- **WHAT IS EXPECTED**:
Can you return every line of the data below verbatim, keeping the original order and making no changes?

┄┄┄┄┄┄┄┄┄┄┄┄┄┄┄┄┄┄┄┄

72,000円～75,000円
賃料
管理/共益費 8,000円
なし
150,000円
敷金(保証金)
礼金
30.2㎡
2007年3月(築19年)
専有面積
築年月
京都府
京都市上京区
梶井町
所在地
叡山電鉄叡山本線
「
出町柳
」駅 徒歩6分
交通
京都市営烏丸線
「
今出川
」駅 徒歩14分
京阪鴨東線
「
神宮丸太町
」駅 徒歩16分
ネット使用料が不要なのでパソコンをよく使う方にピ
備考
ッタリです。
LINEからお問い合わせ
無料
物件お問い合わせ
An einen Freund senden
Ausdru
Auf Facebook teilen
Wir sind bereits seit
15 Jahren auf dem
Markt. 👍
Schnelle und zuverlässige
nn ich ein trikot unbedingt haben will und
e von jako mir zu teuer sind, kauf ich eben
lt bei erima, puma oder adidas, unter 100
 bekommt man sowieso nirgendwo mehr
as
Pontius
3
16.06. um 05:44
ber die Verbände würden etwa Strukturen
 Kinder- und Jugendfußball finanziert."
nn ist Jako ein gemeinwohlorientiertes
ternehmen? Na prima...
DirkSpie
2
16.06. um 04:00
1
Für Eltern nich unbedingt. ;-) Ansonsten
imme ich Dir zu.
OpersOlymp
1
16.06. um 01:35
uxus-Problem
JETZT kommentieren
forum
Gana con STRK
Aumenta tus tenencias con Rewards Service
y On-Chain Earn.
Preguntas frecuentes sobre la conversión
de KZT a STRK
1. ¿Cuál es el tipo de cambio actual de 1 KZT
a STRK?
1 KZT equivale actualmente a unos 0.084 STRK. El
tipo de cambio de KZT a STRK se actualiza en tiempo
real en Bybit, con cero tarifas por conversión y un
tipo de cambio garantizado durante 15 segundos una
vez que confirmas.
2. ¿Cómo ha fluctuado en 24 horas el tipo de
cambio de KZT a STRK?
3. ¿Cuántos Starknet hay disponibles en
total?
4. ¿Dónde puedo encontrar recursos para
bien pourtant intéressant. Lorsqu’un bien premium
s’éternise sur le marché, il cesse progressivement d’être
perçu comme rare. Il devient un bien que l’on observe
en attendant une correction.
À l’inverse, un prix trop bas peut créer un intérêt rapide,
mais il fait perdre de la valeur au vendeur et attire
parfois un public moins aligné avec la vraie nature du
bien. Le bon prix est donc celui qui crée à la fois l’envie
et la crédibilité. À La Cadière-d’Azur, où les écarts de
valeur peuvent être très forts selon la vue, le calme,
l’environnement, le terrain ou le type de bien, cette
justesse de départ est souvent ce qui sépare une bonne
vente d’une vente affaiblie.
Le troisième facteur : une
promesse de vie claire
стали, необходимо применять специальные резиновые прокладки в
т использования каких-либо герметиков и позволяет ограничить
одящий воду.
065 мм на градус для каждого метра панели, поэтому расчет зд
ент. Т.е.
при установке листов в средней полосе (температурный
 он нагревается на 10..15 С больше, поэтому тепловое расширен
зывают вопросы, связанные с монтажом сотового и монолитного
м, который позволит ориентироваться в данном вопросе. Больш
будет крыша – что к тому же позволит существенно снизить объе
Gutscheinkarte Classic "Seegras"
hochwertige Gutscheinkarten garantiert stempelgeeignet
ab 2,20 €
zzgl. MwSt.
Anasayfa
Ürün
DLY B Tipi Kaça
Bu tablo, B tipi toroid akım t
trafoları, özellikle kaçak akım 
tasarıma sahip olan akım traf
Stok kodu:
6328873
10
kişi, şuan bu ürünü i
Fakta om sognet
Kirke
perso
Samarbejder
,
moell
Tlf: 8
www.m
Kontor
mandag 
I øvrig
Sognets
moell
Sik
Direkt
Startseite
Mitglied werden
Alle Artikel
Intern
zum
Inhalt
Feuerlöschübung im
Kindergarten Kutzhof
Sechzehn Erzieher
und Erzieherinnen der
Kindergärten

┄┄┄┄┄┄┄┄┄┄┄┄┄┄┄┄┄┄┄┄

- **RESPONSE TO THIS TASK**:
72,000円～75,000円
賃料
管理/共益費 8,000円
なし
150,000円
敷金(保証金)
礼金
30.2㎡
2007年3月(築19年)
専有面積
築年月
京都府
京都市上京区
梶井町
所在地
叡山電鉄叡山本線
「
出町柳
」駅 徒歩6分
交通
京都市営烏丸線
「
今出川
」駅 徒歩14分
京阪鴨東線
「
神宮丸太町
」駅 徒歩16分
ネット使用料が不要なのでパソコンをよく使う方にピ
備考
ッタリです。
LINEからお問い合わせ
無料
物件お問い合わせ
An einen Freund senden
Ausdru
Auf Facebook teilen
Wir sind bereits seit
15 Jahren auf dem
Markt. 👍
Schnelle und zuverlässige
nn ich ein trikot unbedingt haben will und
e von jako mir zu teuer sind, kauf ich eben
lt bei erima, puma oder adidas, unter 100
 bekommt man sowieso nirgendwo mehr
as
Pontius
3
16.06. um 05:44
ber die Verbände würden etwa Strukturen
 Kinder- und Jugendfußball finanziert."
nn ist Jako ein gemeinwohlorientiertes
ternehmen? Na prima...
DirkSpie
2
16.06. um 04:00
1
Für Eltern nich unbedingt. ;-) Ansonsten
imme ich Dir zu.
OpersOlymp
1
16.06. um 01:35
uxus-Problem
JETZT kommentieren
forum
Gana con STRK
Aumenta tus tenencias con Rewards Service
y On-Chain Earn.
Preguntas frecuentes sobre la conversión
de KZT a STRK
1. ¿Cuál es el tipo de cambio actual de 1 KZT
a STRK?
1 KZT equivale actualmente a unos 0.084 STRK. El
tipo de cambio de KZT a STRK se actualiza en tiempo
real en Bybit, con cero tarifas por conversión y un
tipo de cambio garantizado durante 15 segundos una
vez que confirmas.
2. ¿Cómo ha fluctuado en 24 horas el tipo de
cambio de KZT a STRK?
3. ¿Cuántos Starknet hay disponibles en
total?
4. ¿Dónde puedo encontrar recursos para
bien pourtant intéressant. Lorsqu’un bien premium
s’éternise sur le marché, il cesse progressivement d’être
perçu comme rare. Il devient un bien que l’on observe
en attendant une correction.
À l’inverse, un prix trop bas peut créer un intérêt rapide,
mais il fait perdre de la valeur au vendeur et attire
parfois un public moins aligné avec la vraie nature du
bien. Le bon prix est donc celui qui crée à la fois l’envie
et la crédibilité. À La Cadière-d’Azur, où les écarts de
valeur peuvent être très forts selon la vue, le calme,
l’environnement, le terrain ou le type de bien, cette
justesse de départ est souvent ce qui sépare une bonne
vente d’une vente affaiblie.
Le troisième facteur : une
promesse de vie claire
стали, необходимо применять специальные резиновые прокладки в
т использования каких-либо герметиков и позволяет ограничить
одящий воду.
065 мм на градус для каждого метра панели, поэтому расчет зд
ент. Т.е.
при установке листов в средней полосе (температурный
 он нагревается на 10..15 С больше, поэтому тепловое расширен
зывают вопросы, связанные с монтажом сотового и монолитного
м, который позволит ориентироваться в данном вопросе. Больш
будет крыша – что к тому же позволит существенно снизить объе
Gutscheinkarte Classic "Seegras"
hochwertige Gutscheinkarten garantiert stempelgeeignet
ab 2,20 €
zzgl. MwSt.
Anasayfa
Ürün
DLY B Tipi Kaça
Bu tablo, B tipi toroid akım t
trafoları, özellikle kaçak akım 
tasarıma sahip olan akım traf
Stok kodu:
6328873
10
kişi, şuan bu ürünü i
Fakta om sognet
Kirke
perso
Samarbejder
,
moell
Tlf: 8
www.m
Kontor
mandag 
I øvrig
Sognets
moell
Sik
Direkt
Startseite
Mitglied werden
Alle Artikel
Intern
zum
Inhalt
Feuerlöschübung im
Kindergarten Kutzhof
Sechzehn Erzieher
und Erzieherinnen der
Kindergärten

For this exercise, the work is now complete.